Page segmentation data:
---*---

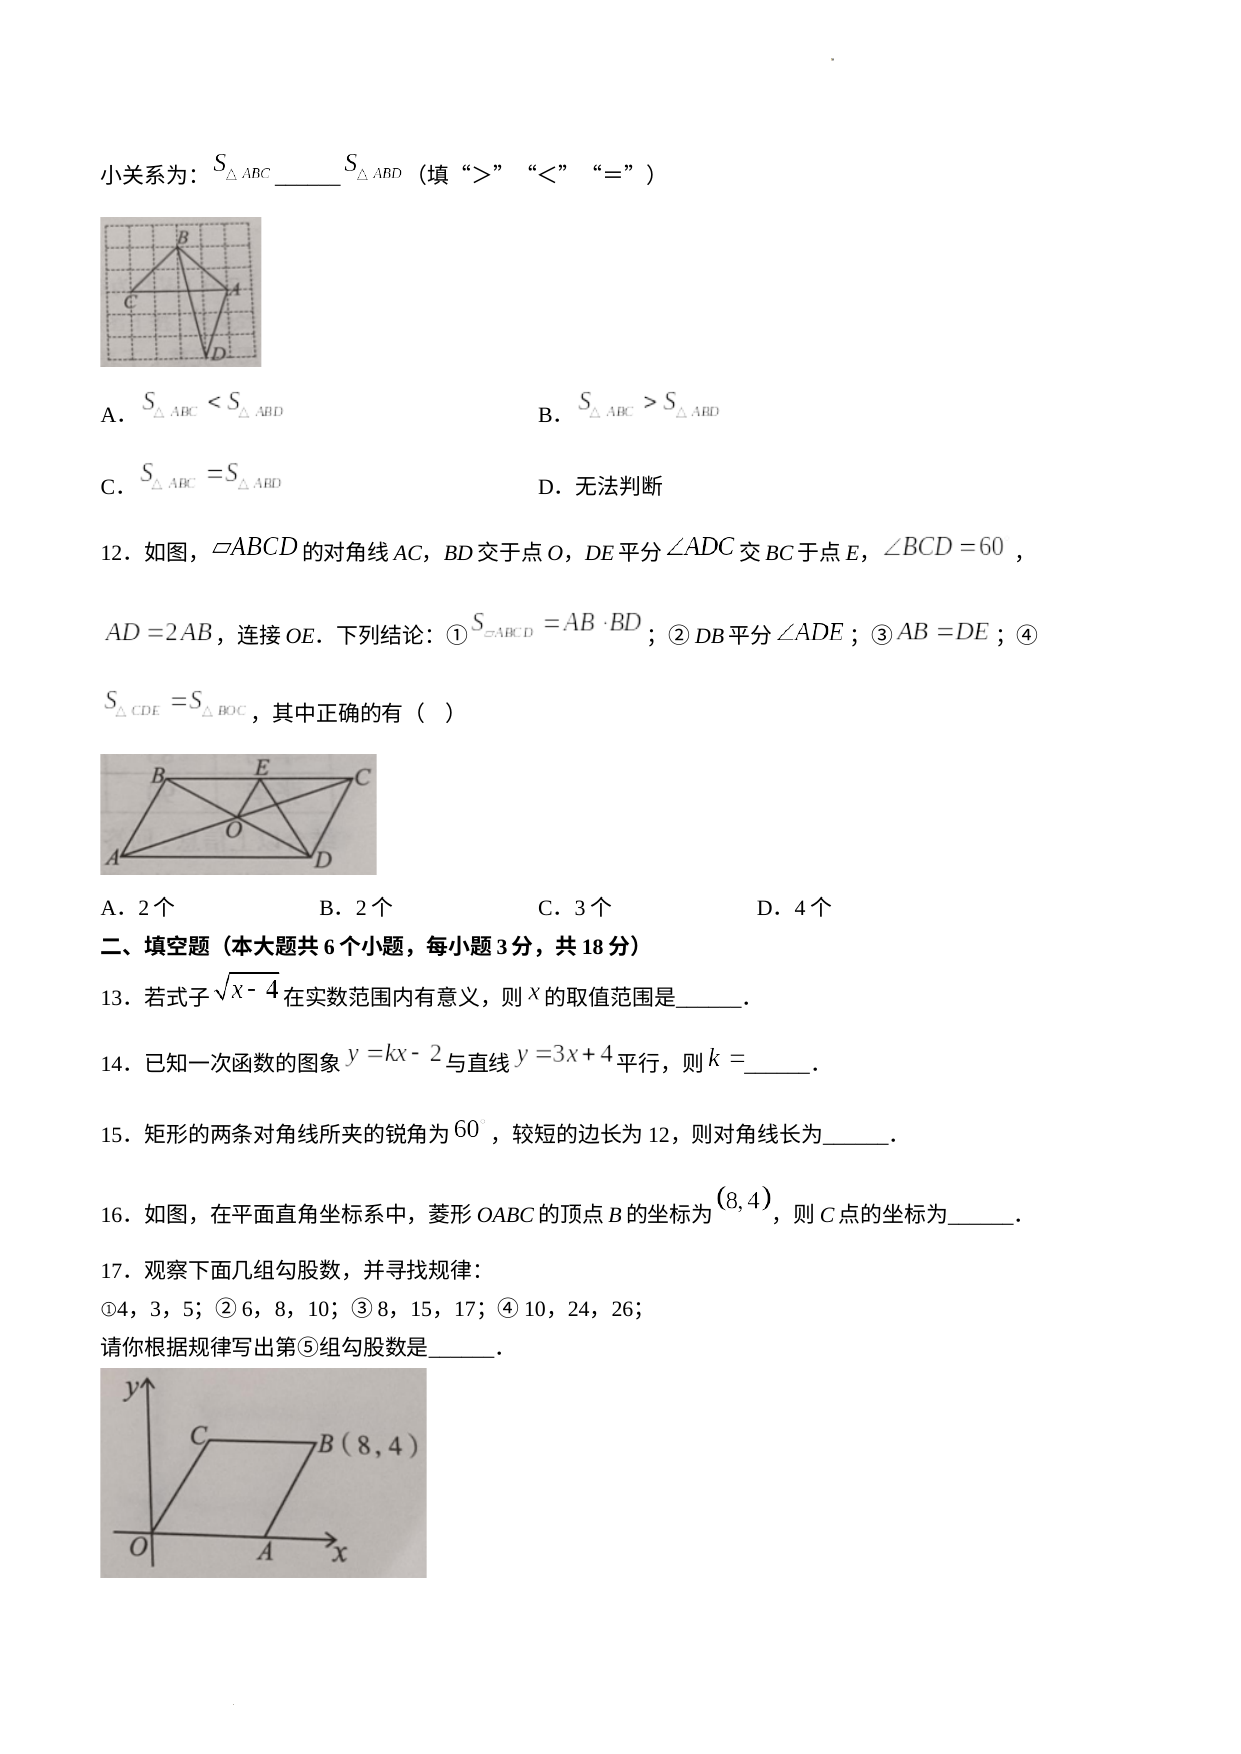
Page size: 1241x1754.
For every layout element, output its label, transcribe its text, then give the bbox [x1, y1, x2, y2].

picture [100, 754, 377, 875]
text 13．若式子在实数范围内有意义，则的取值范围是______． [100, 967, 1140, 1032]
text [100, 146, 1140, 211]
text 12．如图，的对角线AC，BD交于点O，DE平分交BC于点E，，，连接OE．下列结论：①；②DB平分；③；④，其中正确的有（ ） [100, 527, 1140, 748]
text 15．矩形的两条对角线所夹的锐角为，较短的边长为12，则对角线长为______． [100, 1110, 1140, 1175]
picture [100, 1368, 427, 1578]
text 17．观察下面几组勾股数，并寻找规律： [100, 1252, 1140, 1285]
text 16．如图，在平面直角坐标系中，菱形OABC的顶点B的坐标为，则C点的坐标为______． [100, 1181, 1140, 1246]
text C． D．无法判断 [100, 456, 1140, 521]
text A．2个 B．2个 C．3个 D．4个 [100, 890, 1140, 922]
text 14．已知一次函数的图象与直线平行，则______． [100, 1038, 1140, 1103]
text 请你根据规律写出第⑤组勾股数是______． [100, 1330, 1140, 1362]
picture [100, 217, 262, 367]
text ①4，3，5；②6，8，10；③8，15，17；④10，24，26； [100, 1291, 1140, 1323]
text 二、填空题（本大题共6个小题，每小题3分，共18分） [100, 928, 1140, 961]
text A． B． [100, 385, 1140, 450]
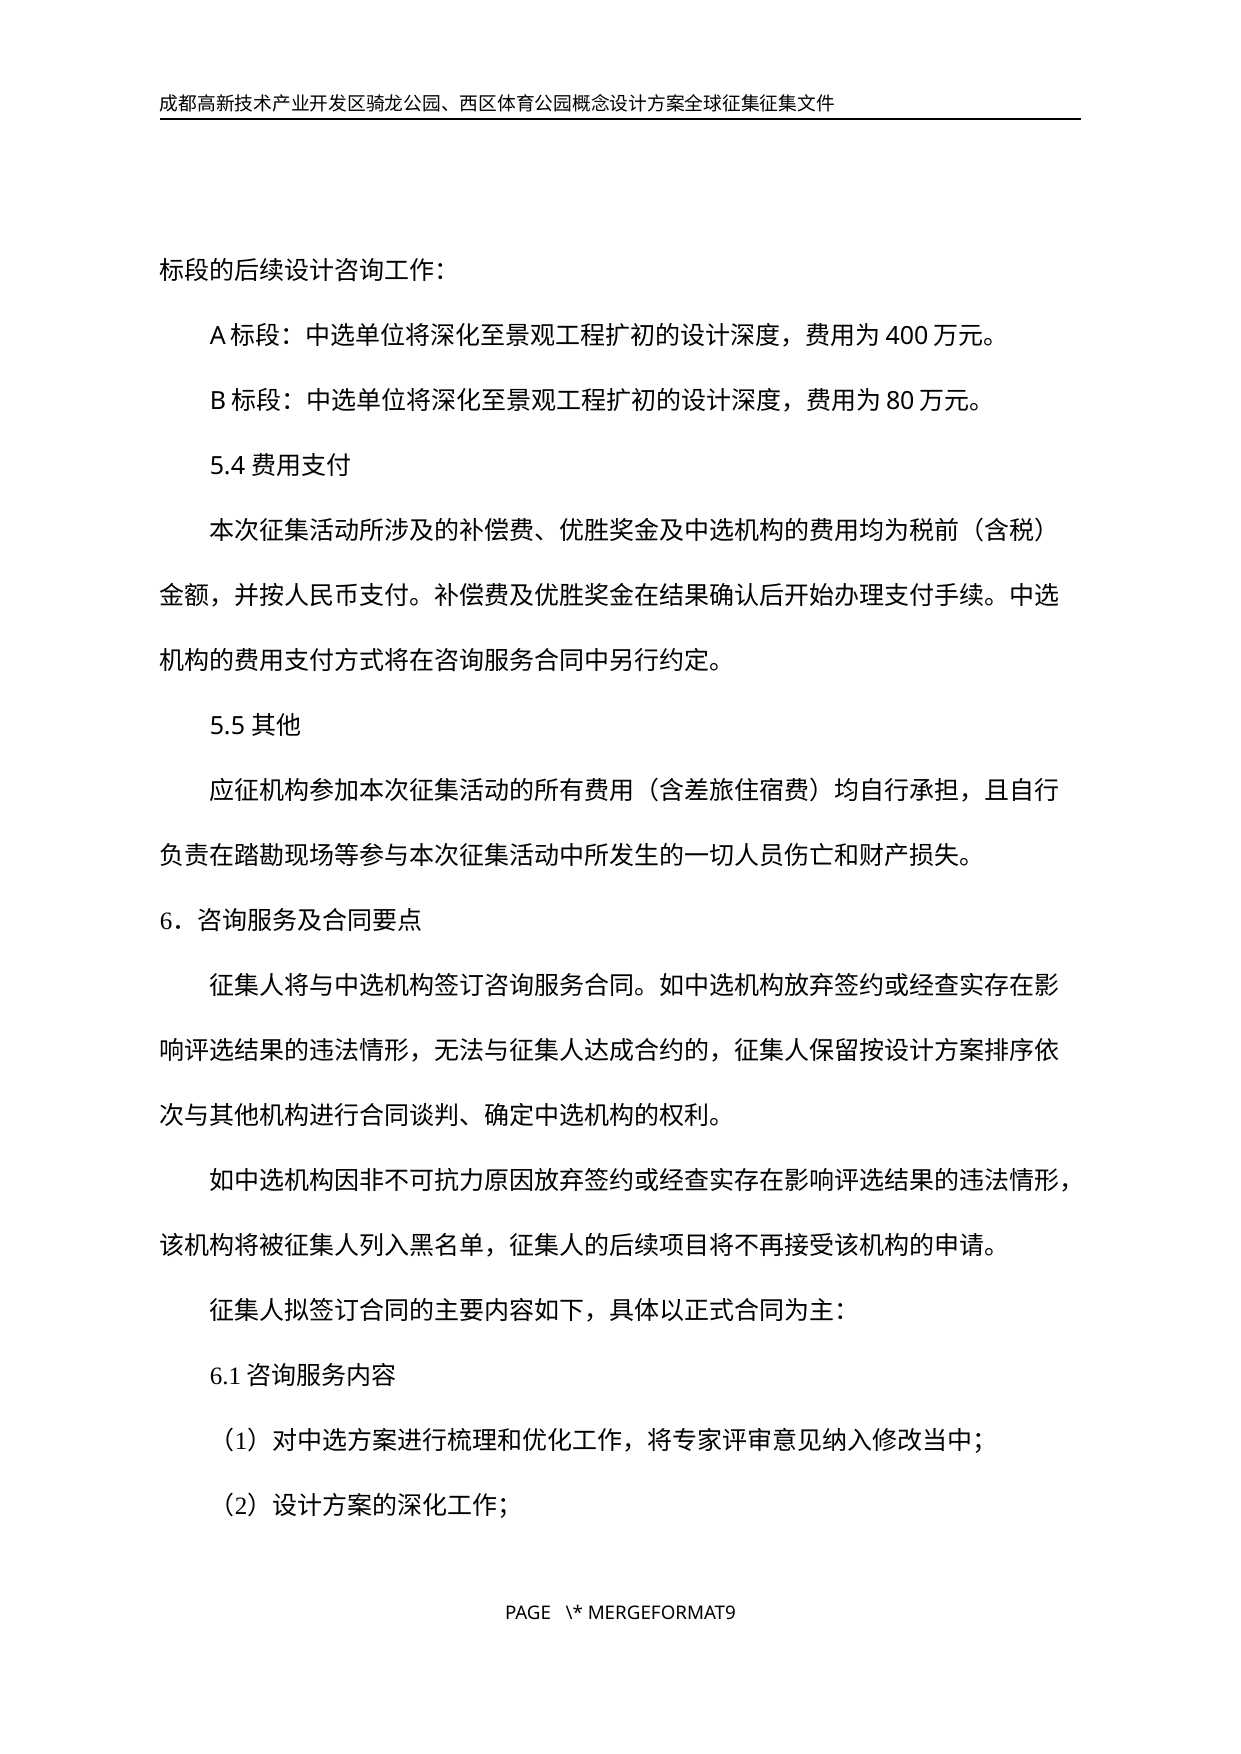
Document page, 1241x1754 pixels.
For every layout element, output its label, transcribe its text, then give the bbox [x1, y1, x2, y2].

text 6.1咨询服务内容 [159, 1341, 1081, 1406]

---*---

TO-DO ITEM ▸
Beginning with the line that holds "Document page, 1241x1754 pixels.", restate word for word every line down to the end of the data, and only those lines.

SOLUTION BELOW ▸
Document page, 1241x1754 pixels.
For every layout element, output its label, transcribe its text, then give the bbox [x1, y1, x2, y2].

text 6.1咨询服务内容 [159, 1341, 1081, 1406]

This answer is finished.